16 November 2011 – The built environment has scored poorly in an inner Melbourne study of neighbourhood access for disabled people.

The Universal Mobility Index, initiated by Visionary Design Development, included the strip shopping area of Kensington and a surrounding area of commercial and public buildings, private dwellings and infrastructure such as footpaths, road crossings, street furniture, railway stations and bus stops

Groups of people with differing disabilities inspected a statistically significant random sample of buildings and infrastructure elements.

With 0 representing  “very bad”’ accessibility and 1 representing “‘very good,” the overall UMI score for the built environment as a whole was a disappointing 0.48, the report says.

“This low result confirms claims by disabled persons’ organisations that urban environments discriminately constrain the mobility of those with mobility impairments, limiting educational, employment, recreational opportunities and causing social exclusion, “ authors Mary Ann Jackson and Ralph Green say.

Commercial buildings scored 0.38 and private dwellings at 0.40 showed “bad” to “average” accessibility.

Public buildings (0.62) were “‘average” to “good’ and statistically markedly better compared to the other two building categories.

Infrastructure (0.56) overall showed only “average” accessibility.
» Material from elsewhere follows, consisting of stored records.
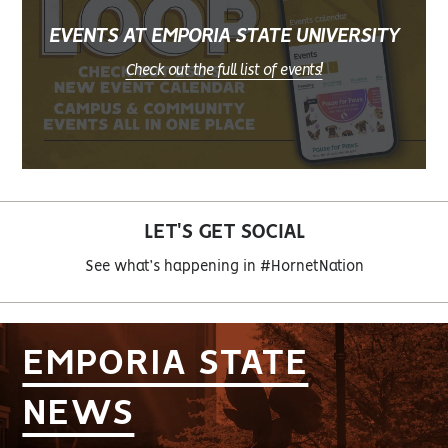
EVENTS AT EMPORIA STATE UNIVERSITY
Check out the full list of events!
LET'S GET SOCIAL
See what’s happening in #HornetNation
EMPORIA STATE
NEWS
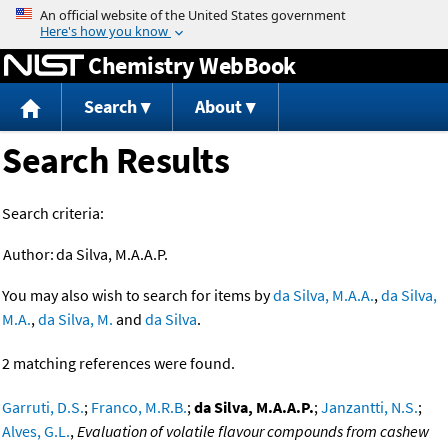
Jump to content
Chemistry WebBook
Search
About
Search Results
Search criteria:
Author:
da Silva, M.A.A.P.
You may also wish to search for items by
da Silva, M.A.A.
,
da Silva,
M.A.
,
da Silva, M.
and
da Silva
.
2 matching references were found.
Garruti, D.S.
;
Franco, M.R.B.
;
da Silva, M.A.A.P.
;
Janzantti, N.S.
;
Alves, G.L.
,
Evaluation of volatile flavour compounds from cashew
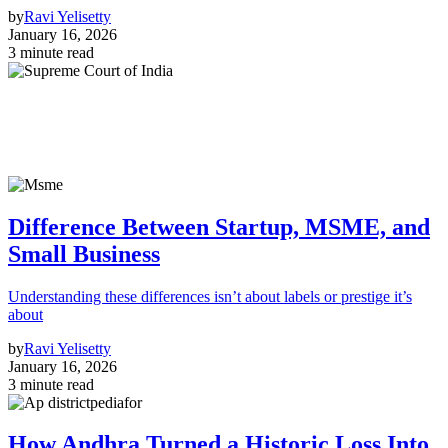
by
Ravi Yelisetty
January 16, 2026
3 minute read
Difference Between Startup, MSME, and
Small Business
Understanding these differences isn’t about labels or prestige it’s
about
by
Ravi Yelisetty
January 16, 2026
3 minute read
How Andhra Turned a Historic Loss Into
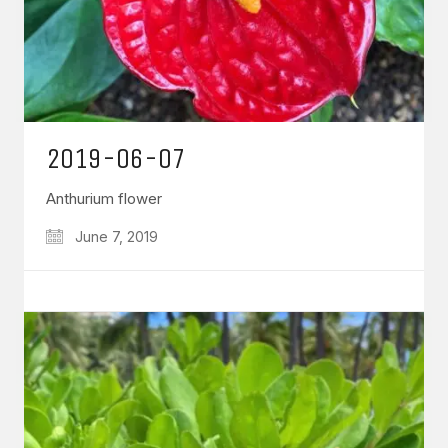
2019-06-07
Anthurium flower
June 7, 2019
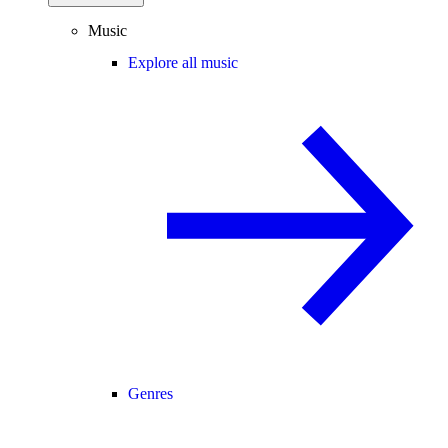
Music
Explore all music
Genres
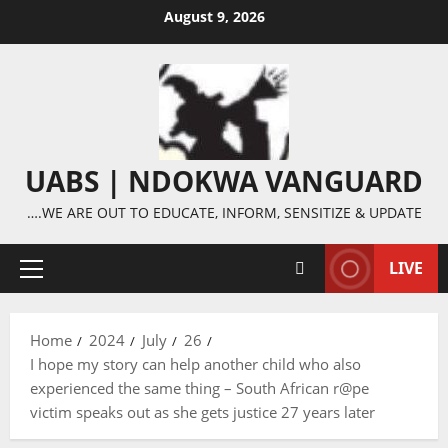
Skip
August 9, 2026
to
content
UABS | NDOKWA VANGUARD
….WE ARE OUT TO EDUCATE, INFORM, SENSITIZE & UPDATE
LIVE
Primary
Menu
Home
2024
July
26
I hope my story can help another child who also
experienced the same thing – South African r@pe
victim speaks out as she gets justice 27 years later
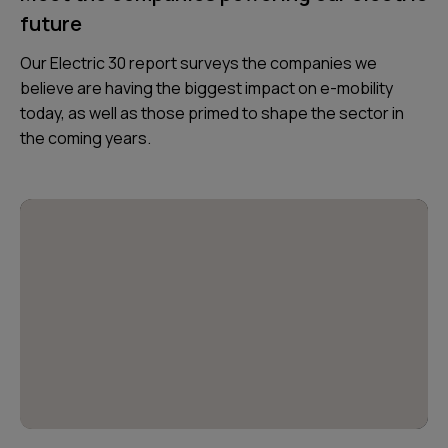
future
Our Electric 30 report surveys the companies we
believe are having the biggest impact on e-mobility
today, as well as those primed to shape the sector in
the coming years.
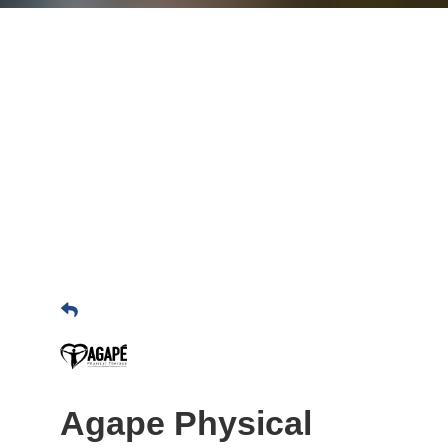
Agape Physical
Infrastructure

sub-components accessibility performed variably with disabled parking spaces (0.48) worse than “average” while public spaces (0.58) and road crossings (0.58) were marginally better than average.

The rights of people with disabilities to access goods and services (commercial buildings 0.38) and to visit neighbours friends and relatives (private dwellings 0.40) was being denied, the report said.

A partial explanation was that the voices of people with disabilities are not currently well represented on disability advisory committees (0.52) and in policy making forums affecting the form (accessibility) of the built environment.

Representation of people with disabilities in helping to formulate built environment policy was average at 0.52. .

Authors are Mary Ann Jackson, architect, planner, access consultant and Ralph Green, vision and social scientist.